▸ **PROVIDED RECORDS**:
>> BEGIN
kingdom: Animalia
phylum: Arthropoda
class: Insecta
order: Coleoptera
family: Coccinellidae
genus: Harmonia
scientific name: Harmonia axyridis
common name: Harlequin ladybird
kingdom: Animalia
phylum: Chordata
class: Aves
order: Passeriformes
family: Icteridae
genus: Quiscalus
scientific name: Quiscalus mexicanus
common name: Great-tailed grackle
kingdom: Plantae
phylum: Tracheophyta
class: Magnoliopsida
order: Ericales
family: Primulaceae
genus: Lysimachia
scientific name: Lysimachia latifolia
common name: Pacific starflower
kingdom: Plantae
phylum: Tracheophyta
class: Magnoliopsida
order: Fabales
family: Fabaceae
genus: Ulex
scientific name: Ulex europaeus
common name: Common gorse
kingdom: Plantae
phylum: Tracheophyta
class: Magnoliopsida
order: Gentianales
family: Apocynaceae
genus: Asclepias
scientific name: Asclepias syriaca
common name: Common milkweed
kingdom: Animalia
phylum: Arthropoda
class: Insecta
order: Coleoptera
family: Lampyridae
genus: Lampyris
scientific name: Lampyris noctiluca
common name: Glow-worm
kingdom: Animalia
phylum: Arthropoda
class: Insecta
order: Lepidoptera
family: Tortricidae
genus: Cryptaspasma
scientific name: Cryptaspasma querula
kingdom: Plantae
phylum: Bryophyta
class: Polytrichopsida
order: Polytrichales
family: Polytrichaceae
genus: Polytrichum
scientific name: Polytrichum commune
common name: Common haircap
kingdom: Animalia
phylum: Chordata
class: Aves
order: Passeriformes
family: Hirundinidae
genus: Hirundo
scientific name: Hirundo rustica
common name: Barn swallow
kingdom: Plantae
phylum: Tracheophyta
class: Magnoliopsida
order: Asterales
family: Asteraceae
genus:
>> END
▸ **PROBLEM**:
Recast all the lines from the entries above as a single numbered list, omitting any blank lines.

▸ **EXERCISE OUTPUT**:
1. kingdom: Animalia
2. phylum: Arthropoda
3. class: Insecta
4. order: Coleoptera
5. family: Coccinellidae
6. genus: Harmonia
7. scientific name: Harmonia axyridis
8. common name: Harlequin ladybird
9. kingdom: Animalia
10. phylum: Chordata
11. class: Aves
12. order: Passeriformes
13. family: Icteridae
14. genus: Quiscalus
15. scientific name: Quiscalus mexicanus
16. common name: Great-tailed grackle
17. kingdom: Plantae
18. phylum: Tracheophyta
19. class: Magnoliopsida
20. order: Ericales
21. family: Primulaceae
22. genus: Lysimachia
23. scientific name: Lysimachia latifolia
24. common name: Pacific starflower
25. kingdom: Plantae
26. phylum: Tracheophyta
27. class: Magnoliopsida
28. order: Fabales
29. family: Fabaceae
30. genus: Ulex
31. scientific name: Ulex europaeus
32. common name: Common gorse
33. kingdom: Plantae
34. phylum: Tracheophyta
35. class: Magnoliopsida
36. order: Gentianales
37. family: Apocynaceae
38. genus: Asclepias
39. scientific name: Asclepias syriaca
40. common name: Common milkweed
41. kingdom: Animalia
42. phylum: Arthropoda
43. class: Insecta
44. order: Coleoptera
45. family: Lampyridae
46. genus: Lampyris
47. scientific name: Lampyris noctiluca
48. common name: Glow-worm
49. kingdom: Animalia
50. phylum: Arthropoda
51. class: Insecta
52. order: Lepidoptera
53. family: Tortricidae
54. genus: Cryptaspasma
55. scientific name: Cryptaspasma querula
56. kingdom: Plantae
57. phylum: Bryophyta
58. class: Polytrichopsida
59. order: Polytrichales
60. family: Polytrichaceae
61. genus: Polytrichum
62. scientific name: Polytrichum commune
63. common name: Common haircap
64. kingdom: Animalia
65. phylum: Chordata
66. class: Aves
67. order: Passeriformes
68. family: Hirundinidae
69. genus: Hirundo
70. scientific name: Hirundo rustica
71. common name: Barn swallow
72. kingdom: Plantae
73. phylum: Tracheophyta
74. class: Magnoliopsida
75. order: Asterales
76. family: Asteraceae
77. genus:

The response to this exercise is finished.